Compré un libro hoy y de inmediato me arrepentí. La portada era tan hermosa que me imaginaba encontrar en esas páginas un poco de la vida que nunca viví. Fueron palabras bien organizadas de doctores en ciencias sin nombre y vidas envidiadas, ganadores de premios infinitamente prestigiosos, dignos de fotografías y artículos en los periódicos, con miles y miles de seguidores en las redes sociales. Como no entendía nada, intenté dejarlo en la terraza del café donde me había preparado de antemano para esparcir las palabras sobre mí, como quien disfruta el placer de frotar en antebrazo una pequeña muestra gratuita del perfume que sabe que no puede comprar.

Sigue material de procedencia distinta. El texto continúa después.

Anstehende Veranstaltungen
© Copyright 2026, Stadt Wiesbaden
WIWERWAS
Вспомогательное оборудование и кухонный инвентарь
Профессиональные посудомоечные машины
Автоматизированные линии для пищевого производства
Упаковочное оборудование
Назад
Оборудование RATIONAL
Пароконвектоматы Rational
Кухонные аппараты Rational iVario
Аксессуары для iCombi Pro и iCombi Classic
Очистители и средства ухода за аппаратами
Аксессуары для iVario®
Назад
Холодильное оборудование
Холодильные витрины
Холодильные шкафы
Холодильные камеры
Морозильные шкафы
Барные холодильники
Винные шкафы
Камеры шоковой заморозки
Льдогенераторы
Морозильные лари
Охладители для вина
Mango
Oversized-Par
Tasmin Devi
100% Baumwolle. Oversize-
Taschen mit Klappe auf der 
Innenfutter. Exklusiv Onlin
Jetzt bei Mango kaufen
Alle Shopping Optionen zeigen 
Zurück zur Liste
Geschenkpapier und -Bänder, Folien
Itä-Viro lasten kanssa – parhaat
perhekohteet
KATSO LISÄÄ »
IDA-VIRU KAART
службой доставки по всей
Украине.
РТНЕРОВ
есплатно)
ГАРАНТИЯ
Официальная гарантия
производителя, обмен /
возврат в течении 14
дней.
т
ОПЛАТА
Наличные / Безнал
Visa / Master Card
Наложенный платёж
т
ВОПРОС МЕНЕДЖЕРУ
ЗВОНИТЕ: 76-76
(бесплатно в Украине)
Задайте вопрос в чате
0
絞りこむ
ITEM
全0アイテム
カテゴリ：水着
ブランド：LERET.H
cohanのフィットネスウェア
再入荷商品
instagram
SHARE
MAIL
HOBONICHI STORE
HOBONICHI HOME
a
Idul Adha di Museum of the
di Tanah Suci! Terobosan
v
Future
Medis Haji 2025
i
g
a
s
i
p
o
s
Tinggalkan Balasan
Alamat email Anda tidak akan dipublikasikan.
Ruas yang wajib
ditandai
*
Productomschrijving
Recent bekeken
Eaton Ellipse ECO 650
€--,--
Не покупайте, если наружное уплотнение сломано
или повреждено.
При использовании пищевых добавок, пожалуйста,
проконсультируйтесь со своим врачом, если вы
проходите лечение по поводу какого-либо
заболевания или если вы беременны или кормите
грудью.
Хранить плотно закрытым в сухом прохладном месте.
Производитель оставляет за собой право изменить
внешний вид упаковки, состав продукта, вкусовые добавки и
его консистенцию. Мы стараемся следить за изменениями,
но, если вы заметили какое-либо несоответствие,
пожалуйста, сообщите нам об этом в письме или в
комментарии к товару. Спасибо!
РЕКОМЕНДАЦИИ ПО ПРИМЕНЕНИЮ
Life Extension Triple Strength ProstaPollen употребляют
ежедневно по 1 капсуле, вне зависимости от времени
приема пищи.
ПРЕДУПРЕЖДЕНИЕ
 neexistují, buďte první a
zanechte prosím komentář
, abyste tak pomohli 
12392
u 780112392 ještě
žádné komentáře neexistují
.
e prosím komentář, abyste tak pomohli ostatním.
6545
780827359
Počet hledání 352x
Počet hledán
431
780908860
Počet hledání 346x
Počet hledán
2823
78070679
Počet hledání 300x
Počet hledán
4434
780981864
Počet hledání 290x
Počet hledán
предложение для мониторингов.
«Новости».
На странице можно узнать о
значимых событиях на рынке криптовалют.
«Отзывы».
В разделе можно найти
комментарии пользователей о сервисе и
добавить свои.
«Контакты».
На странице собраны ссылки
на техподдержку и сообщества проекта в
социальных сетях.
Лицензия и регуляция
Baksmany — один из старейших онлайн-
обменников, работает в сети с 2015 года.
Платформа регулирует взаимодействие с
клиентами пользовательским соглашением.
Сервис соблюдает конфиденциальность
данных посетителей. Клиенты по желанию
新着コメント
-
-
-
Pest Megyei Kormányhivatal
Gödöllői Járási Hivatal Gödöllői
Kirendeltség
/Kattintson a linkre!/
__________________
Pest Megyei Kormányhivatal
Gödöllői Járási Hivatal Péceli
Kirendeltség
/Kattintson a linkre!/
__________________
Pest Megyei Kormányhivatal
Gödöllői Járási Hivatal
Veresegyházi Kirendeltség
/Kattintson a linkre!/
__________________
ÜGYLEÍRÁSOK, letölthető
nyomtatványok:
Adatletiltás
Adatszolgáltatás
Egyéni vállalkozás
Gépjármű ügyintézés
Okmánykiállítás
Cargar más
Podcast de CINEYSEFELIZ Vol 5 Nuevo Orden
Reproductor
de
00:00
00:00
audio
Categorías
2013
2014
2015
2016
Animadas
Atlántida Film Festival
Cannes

En la mesa de al lado estaban hablando. En un gesto rápido, el joven me llamó la atención sobre el libro que pensaba dejar allí. Se lo ofrecí, pero no quería quedárselo. No tenía tiempo para leerlo, porque el tiempo no tenía tiempo para él. Ante mi insistencia, se encogió de hombros y con voz segura afirmó que los libros son el refugio de quienes nunca han vivido.
Pensando que tal vez tenía razón, decidí dejarlo en el supermercado entre paquetes de arroz, frijoles, azúcar y botellas que prometen momentos etéreos. Miré a derecha e izquierda y subrepticiamente me alejé del pasillo. En la caja automática, dos personas mostraron lo que iban a cenar. Cuando llegó mi turno y me disponía a irme, un empleado firme y serio me agarró del brazo y me entregó el libro. Entonces le dije: “Quédatelo, no tengo tiempo para leer, los libros son el refugio de quienes nunca han vivido.”